The returnees board two dozen buses bound for their ancestral home -- which today is a village called Torit. They are for the most part women and children. Some are jubilant. Others are apprehensive. Some sing as their vehicles depart while others sit in resigned silence afraid for what the future would hold.
The bus ride from Juba is the last movement of a return journey from Khartoum that 12,000 returnees began a year ago. For months, they stayed in a way station on the banks of the White Nile River near a village called Kosti. Between 14 May and 10 June, they were flown to South Sudan. At the Juba transit center they await the final leg of their trek.
Returning home is not as easy. The journey is long and homecoming is fraught with uncertainty. And UNHCR continues to work vigorously to ensure that all --- especially the most vulnerable -- are protected."We have elderly household's single parents with children, unaccompanied minors, separated children you name it they are all here," says Jovich Zaric a UNHCR camp manager at the transit center.
As the buses depart, Zanaab Fani, 68 years of age lay in a tent trying unsuccessfully to breast feed her 2-year-old grandchild. Fani's daughter is dead and the father is nowhere to be found. The youngest girl is 2 years old and there is an older boy age 5. She is old and a multitude of ailments plague her. She is too weak to walk.
If things go badly, returning to the ancestral home may mean being sold into marriage by an uncaring relative. It may mean arriving to a village with seven children and nowhere to live. It may mean being forgotten by the village elders. Zaric's job is to work with the Government of South Sudan and other UNHCR partners to ensure that doesn't happen.
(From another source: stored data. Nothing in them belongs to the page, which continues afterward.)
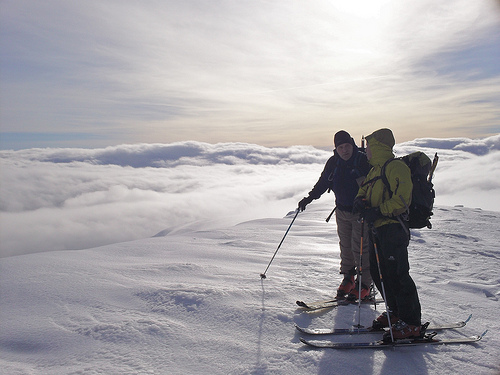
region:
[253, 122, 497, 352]
Two people on skis.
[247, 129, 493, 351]
Two skiers.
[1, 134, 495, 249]
The clouds are below the skiers.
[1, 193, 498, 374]
The skiers stand at the edge of a cliff.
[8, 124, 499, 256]
Clouds are seen beyond the cliff.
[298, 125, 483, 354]
The man in the yellow jacket is wearing a backpack.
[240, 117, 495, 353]
The men are standing on snowy ground.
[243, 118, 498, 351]
The two men are talking.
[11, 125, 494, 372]
The sun is reflecting on the snow and clouds.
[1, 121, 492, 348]
two skiers at what looks like the edge of the world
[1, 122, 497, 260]
these two skiers are above the cloud line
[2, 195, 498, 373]
two skiers are at the edge of a dropoff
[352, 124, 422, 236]
skier on the right is wearing a green ski jacket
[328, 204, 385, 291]
skier on the left is wearing light colored ski pants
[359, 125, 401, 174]
skier on the right is wearing his hood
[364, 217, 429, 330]
skier on the right is wearing dark ski pants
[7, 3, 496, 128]
the sky is cloudy but bright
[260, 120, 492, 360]
two skiers standing on the snow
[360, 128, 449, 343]
skier wearing yellow jacket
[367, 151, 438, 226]
black backpack skier is wearing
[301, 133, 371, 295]
skier wearing dark colored coat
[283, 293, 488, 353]
two sets of skis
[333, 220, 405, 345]
white and orange ski poles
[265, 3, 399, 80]
sun shining through the clouds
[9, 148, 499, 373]
snow covered mountain the skiers are on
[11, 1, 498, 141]
clouds spreading across the sky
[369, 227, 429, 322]
black pants skier is wearing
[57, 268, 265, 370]
PART OF THE SNOW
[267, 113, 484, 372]
TWO PEOPLE WITH SKIS ON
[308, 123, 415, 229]
PEOPLE WEARING HATS AND COATS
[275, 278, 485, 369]
TWO PAIR OF SKIS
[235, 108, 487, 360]
TWO PEOPLE WITH SKI POLES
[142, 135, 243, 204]
PART OF A CLOUDY SKY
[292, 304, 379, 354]
PART OF A PAIR OF SKIS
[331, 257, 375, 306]
PERSON WITH ORANGE BOOTS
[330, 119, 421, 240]
PERSON WITH GREEN COAT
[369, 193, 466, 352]
PERSON WITH BLACK PANTS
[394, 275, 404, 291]
man wearing black pants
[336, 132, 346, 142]
man wearing black hat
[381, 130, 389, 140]
man wearing grey hat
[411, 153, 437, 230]
black bookbag on mans back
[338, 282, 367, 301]
man wearing orange sneakers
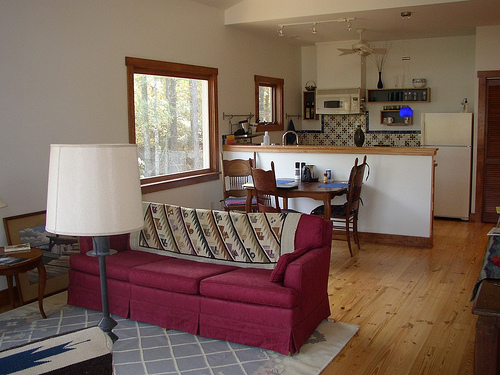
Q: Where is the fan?
A: On the ceiling.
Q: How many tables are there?
A: 2.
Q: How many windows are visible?
A: 2.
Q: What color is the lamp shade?
A: White.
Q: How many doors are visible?
A: 1.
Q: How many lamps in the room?
A: 1.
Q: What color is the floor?
A: Brown.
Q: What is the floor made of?
A: Wood.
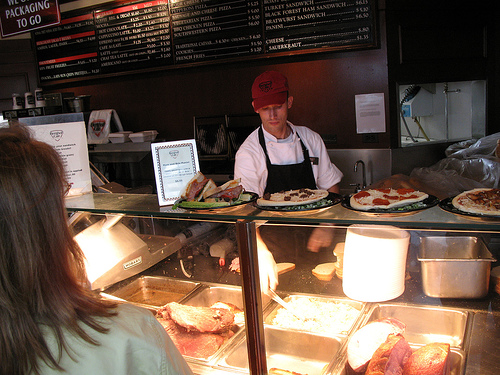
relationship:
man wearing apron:
[222, 68, 347, 193] [259, 132, 315, 197]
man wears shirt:
[222, 68, 347, 193] [220, 125, 342, 209]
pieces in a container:
[348, 321, 473, 372] [323, 298, 478, 373]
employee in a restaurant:
[228, 66, 347, 266] [5, 2, 492, 371]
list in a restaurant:
[19, 118, 95, 201] [5, 2, 492, 371]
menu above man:
[0, 6, 384, 54] [222, 68, 347, 193]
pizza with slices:
[351, 185, 377, 206] [369, 193, 389, 206]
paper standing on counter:
[149, 137, 206, 209] [97, 185, 232, 232]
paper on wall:
[352, 90, 387, 137] [290, 69, 387, 130]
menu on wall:
[0, 6, 384, 54] [40, 27, 392, 106]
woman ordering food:
[2, 123, 193, 371] [183, 172, 312, 210]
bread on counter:
[309, 254, 341, 280] [265, 226, 396, 284]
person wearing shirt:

In many ways for these returnees a sense of home can be found not in a place but in a feeling of mutual fate that thrives among them. Their journey has taken long enough for social bonds to develop and flourish. One group of returnees of various ethnic and geographical backgrounds petitioned the Government of South Sudan to grant them an area of land so that they could return as a single village. The bonds created out of survival and common company, are stronger than promises of ancestral home.